Anyone with a MAX IV account (including DUO accounts) can use the clusters. It is not necessary to apply for any special account, though access for non-staff may be limited to active proposal periods. For access problems or need for additional access, contact Thomas Eriksson.
Starting information for “Dummies”
If you are happy with a Linux prompt, just need to do simple things, do not want to read the long info below and do not want to bother other users by taking limited resources at the frontends then you just need to read this. See also access via Remote Desktop.
The online cluster frontends are clu0-fe-2 and clu0-fe-3. The offline frontend is offline-fe1 (actually an alias to clu1-fe-1)
# login using ssh (use MAX IV login-name) ssh -X usrnam@clu0-fe-2 # step 1 # You are now at the computing cluster frontend. This machine has around # 20 cores and ~ 60 GB of RAM and so it can comfortably serve several users # simultaneously. You can do here whatever you are used to do at your # laptop. But if you are planning to do something larger, e.g. use # a software that can occupy all CPUs or take large amount of memory (> 20 GB) # (watch out! it is quite easy with Matlab) it is strongly advised to skip on # one of the computing nodes. This will give you more resource without # affecting other users. And so start an "interactive" session. interactive -c 2 -t 06:00:00 # step 2a (6 hours, single core, i.e. 2 hyperthreads) # you can work now (!), you may find your data in cd /data/visitors/(beamline)/(proposal)/(visit) # where you use your beamline name, proposal and visit number. # if you want more CPUs use -n option (useful e.g. for Matlab) # if you want more RAM use --mem option (you are getting around 1.5 GB per logical CPU, i.e. hyperthread) interactive -n 4 -c 2 --mem 20GB -t 06:00:00 # step 2b (4 cores, i.e. 8 hyperthreads, 20GB RAM)
You may be wondering there is not much software available, software and libraries are old. In such a case you need to understand the basics of modular software installation.

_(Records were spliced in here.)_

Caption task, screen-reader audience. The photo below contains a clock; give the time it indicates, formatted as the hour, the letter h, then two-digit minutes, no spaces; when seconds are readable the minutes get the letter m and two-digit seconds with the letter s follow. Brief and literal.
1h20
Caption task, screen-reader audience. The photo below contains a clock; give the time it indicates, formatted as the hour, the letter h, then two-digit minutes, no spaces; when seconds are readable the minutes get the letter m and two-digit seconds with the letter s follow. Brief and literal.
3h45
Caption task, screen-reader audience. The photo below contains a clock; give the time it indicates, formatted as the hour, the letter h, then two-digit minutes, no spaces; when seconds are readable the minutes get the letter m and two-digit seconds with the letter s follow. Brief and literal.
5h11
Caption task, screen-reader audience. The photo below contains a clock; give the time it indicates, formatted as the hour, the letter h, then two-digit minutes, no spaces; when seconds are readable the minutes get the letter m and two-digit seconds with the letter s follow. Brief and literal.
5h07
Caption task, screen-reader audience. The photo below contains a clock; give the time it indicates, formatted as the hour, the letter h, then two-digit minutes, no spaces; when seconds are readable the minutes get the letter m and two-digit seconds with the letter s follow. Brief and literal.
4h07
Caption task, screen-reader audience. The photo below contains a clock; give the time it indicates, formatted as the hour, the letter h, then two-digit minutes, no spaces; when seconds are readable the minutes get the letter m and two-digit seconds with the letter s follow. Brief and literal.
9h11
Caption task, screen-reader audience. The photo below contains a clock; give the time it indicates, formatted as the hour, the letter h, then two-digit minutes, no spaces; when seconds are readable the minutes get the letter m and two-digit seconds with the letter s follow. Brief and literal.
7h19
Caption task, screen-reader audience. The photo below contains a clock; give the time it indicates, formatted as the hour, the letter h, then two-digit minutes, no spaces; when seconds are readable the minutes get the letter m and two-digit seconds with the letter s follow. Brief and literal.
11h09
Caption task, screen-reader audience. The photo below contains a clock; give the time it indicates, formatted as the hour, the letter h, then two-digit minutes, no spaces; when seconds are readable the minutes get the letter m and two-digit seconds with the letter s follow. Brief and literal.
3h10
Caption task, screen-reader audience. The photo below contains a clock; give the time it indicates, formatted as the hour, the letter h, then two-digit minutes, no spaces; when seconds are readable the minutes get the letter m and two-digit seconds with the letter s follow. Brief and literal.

See
- LUNARC User Documentation is the best reference
- Some basic module system commands:
- module list # list loaded modules
- module avail # show available modules that can be loaded directly
- module spider modulename # look for an installed module
- module add modulename # load module
- module load modulename # load module (same as add)
- module spider exact-modulename # get info about module
- module remove modulename # unload modul
- module purge # unload all loaded modules
- Note: There are also frontends with Linux virtual desktop that may fit better your needs: clu0-fe-2, clu0-fe-3, offline-fe1
Home directories
Each user has its own cluster-dedicated home directory (~) common at frontends and nodes (this is a permanent storage with backup). Accessory users mxn-home/visitors directories are mounted at frontends and nodes to be available for user convenience.
# compare ls ~ ls /mxn/visitors/username
Node local storage
$TMPDIR=/local/slurmtmp.$SLURM_JOB_ID
Note: variable set only in sbatch scripts, not in interactive mode. However the directory is there.
Storage
Beamline/scientific data storage is mounted in /data/visitors/(beamline)/(proposal)/(visit)
ls /data/visitors/biomax/prn0001/20160622
Using software at MAX IV cluster
Software installation at MAX IV HPC cluster is identical to LUNARC Aurora. Hierarchical environment modules scheme is used in order to provide rich and unified software environment for scientific applications. We refer to LUNARC User Documentation for useful and precise information.
Getting information
MAX IV cluster is using SLURM (Simple Linux Utilityfor Resource Management).
# view information about nodes and partitions sinfo all* up 7-00:00:00 1 drain cn17 all* up 7-00:00:00 7 idle cn[20-26] gpu up 7-00:00:00 1 idle gn0 # view information about jobs located in the scheduling queue squeue JOBID PARTITION NAME USER ST TIME NODES NODELIST(REASON) ...
Useful commands
See How to use a job submission system at LUNARC
# start a job from the batch file 'j_CDImap.sh' - see Lunarc documentation or an example here sbatch j_CDImap.sh # or to run interactive bash in node cn26 interactive --nodelist=cn26 # add the "-p v100" option to indicate if you request a V100 gpu node interactive -p v100 # According to LUNARC documentation it is strongly recommended to "purge" # all modules after entering the interactive module purge Deprecated method: srun --nodelist=cn26 --pty bash
# cancel/stop job scancel JOBID
# reserve a CPU node salloc -N 1 # Note: after this cmd you are logged into the first allocated node # reserve a whole GPU node salloc -p v100 --exclusive
Preparing a batch script
See a detailed tutorial within LUNARC documentation.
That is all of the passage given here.